> Text section
In addition to effects on hippocampal cytoarchitecture, chronic stress disrupts physiological plasticity. Specifically, long-term potentiation (LTP) in the hippocampus is impaired and long-term depression (LTD) is enhanced under conditions of high stress or elevated levels of glucocorticoid levels in dorsal and intermediate levels of the hippocampus. Interestingly, in the ventral pole of the hippocampus, a region thought to mediate negative feedback to the HPA axis, this LTP/LTD relationship in response to stress is reversed [39].

The effects of stress on the function of the hippocampus can also be appreciated at the behavioral level. For example, exposure to either explicit stressors, or to artificially elevated glucocorticoid levels disrupts hippocampal dependent spatial memory performance in rodents [40]. Impaired declarative memory performance in humans under conditions of high glucocorticoids has also been demonstrated [41]. Thus, there is consistent evidence across multiple models and multiple species that suggest a deleterious effect of stress on the functioning of the hippocampus.

2. Stress impacts dentate gyrus function

Within the hippocampus, the dentate gyrus and specifically young, adult-born neurons are highly susceptible to the effects of stress and particularly well poised for regulating the stress response. First, the dentate gyrus has the highest concentration of receptors for adrenal stress hormones in the brain. The two major steroid hormone receptors: the low affinity glucocorticoid (GR) and the high affinity mineralocorticoid (MR) receptors are densely expressed by granule cell neurons [23]. Second, a compelling experiment demonstrated that removal of the adrenal glands results in complete selective degeneration of the adult dentate gyrus [42]. Remarkably, adrenalectomy did not have a similar effect on either non-granule cell neurons of the hippocampus, or non-hippocampal granule cell neurons. Further research demonstrated that MR is the obligate receptor for dentate granule cells in vivo [43], and that steroid dependence can be reversed through modulation of neurotrophins or excitatory transmission [44]. While MR occupancy is necessary for granule cell survival in adult rats, GR stimulation has this effect in neonates, indicating that MR and GR can differentially provide survival signals depending on the age of the animal. Hence, within the hippocampus, dentate gyrus granule cells are specifically dependent on adrenal stress hormone signaling for their survival.

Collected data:
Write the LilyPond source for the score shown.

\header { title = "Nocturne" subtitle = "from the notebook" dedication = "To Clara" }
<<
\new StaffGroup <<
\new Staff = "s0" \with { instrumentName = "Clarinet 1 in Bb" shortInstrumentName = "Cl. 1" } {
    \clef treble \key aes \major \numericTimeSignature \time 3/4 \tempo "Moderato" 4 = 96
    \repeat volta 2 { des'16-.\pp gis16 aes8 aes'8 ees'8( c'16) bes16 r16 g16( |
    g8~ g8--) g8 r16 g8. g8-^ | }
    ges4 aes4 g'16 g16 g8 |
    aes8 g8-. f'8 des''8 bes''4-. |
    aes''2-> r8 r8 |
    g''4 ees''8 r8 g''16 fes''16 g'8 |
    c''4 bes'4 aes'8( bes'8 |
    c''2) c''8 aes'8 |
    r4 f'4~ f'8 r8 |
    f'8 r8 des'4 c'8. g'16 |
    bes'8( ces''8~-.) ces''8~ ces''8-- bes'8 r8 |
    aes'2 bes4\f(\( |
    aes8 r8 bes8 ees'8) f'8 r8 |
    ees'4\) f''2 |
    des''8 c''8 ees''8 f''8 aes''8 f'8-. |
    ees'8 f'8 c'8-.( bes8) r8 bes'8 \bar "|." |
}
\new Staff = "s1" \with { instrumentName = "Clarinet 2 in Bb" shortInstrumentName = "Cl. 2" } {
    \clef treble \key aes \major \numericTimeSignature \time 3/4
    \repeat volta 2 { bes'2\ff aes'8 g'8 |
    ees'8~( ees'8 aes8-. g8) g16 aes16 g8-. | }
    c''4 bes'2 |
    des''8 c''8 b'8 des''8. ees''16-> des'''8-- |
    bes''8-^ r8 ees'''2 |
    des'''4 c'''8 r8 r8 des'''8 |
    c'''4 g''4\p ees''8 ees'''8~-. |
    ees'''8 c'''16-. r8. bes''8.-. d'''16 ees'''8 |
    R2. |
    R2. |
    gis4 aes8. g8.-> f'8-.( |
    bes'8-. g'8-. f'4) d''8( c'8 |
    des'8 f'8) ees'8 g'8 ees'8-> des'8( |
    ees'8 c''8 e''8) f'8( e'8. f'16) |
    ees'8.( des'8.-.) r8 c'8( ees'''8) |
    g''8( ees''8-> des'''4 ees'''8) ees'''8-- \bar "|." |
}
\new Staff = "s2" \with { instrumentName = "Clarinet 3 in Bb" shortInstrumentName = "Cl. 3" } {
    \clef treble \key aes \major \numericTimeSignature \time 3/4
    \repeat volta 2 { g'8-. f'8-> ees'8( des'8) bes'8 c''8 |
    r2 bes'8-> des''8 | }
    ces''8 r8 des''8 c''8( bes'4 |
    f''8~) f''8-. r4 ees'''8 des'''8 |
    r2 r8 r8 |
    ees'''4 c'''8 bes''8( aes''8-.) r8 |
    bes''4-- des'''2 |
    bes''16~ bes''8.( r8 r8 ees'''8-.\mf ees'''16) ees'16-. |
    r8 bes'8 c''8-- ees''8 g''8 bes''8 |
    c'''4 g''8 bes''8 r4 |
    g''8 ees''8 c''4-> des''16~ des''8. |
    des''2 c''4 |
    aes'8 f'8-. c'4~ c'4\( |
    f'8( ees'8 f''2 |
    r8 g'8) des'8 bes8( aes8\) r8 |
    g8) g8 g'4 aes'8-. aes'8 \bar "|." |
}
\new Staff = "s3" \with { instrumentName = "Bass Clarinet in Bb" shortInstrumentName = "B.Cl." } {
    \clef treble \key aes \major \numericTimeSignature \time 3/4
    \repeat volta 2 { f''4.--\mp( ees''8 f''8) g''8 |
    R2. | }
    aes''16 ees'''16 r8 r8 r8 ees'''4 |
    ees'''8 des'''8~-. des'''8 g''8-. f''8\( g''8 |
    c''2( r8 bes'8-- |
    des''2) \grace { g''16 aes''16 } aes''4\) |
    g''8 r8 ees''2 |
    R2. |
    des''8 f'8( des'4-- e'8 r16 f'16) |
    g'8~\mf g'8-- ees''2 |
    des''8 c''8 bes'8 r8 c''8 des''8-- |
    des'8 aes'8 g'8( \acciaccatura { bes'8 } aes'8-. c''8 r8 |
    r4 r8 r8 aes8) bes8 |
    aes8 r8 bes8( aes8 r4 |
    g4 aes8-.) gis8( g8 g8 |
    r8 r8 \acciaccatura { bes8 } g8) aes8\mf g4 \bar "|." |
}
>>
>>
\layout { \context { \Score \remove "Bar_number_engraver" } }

> Task requirements
**a.** Answer these questions using the passage on stress and the hippocampus:
(i) According to the passage, what happens to the LTP/LTD relationship in response to stress in the ventral pole of the hippocampus?
(ii) Which brain region has the highest concentration of receptors for adrenal stress hormones?
(iii) Which receptor's stimulation supports granule cell survival in neonates?
**b.** State whether each statement agrees with the passage on stress and the hippocampus. Answer yes or no, and quote the words from the passage that decide it.
(i) Adrenalectomy caused a similar degeneration in non-granule cell neurons of the hippocampus.
(ii) The glucocorticoid receptor is the high affinity receptor.
(iii) Impaired declarative memory in humans under high glucocorticoids has been demonstrated.
**c.** Continue the passage on stress and the hippocampus, starting after its last sentence.

> Exercise answers
**a.**
(i) It is reversed.
(ii) The dentate gyrus.
(iii) The glucocorticoid receptor (GR).

**b.**
(i) No: "adrenalectomy did not have a similar effect on either non-granule cell neurons of the hippocampus, or non-hippocampal granule cell neurons."
(ii) No: "the low affinity glucocorticoid (GR) and the high affinity mineralocorticoid (MR) receptors"
(iii) Yes: "Impaired declarative memory performance in humans under conditions of high glucocorticoids has also been demonstrated"

**c.**
While some stimulation of adrenal steroid receptors is necessary for granule cell survival, exposure to chronic stress results in changes in neuronal structure and likely deficient function of the DG. Decreased dentate volume without major cell loss after chronic stress suggests atrophy of the dentate neuropil. In fact, synaptic field potentials in the dentate are decreased following exposure to chronic stress [45]. Moreover, the well-characterized morphological sequelae of chronic stress in CA3 are likely governed by the mossy fiber outputs of the dentate granule neurons [46]. Since MRs are occupied by baseline physiological levels of circulating glucocorticoids, atrophy of the neuropil is likely to be mediated by GR [23,47] indicating that exposure to chronic stress decreases DG volume; alters DG plasticity; and produces atrophy in neurons receiving inputs from the DG.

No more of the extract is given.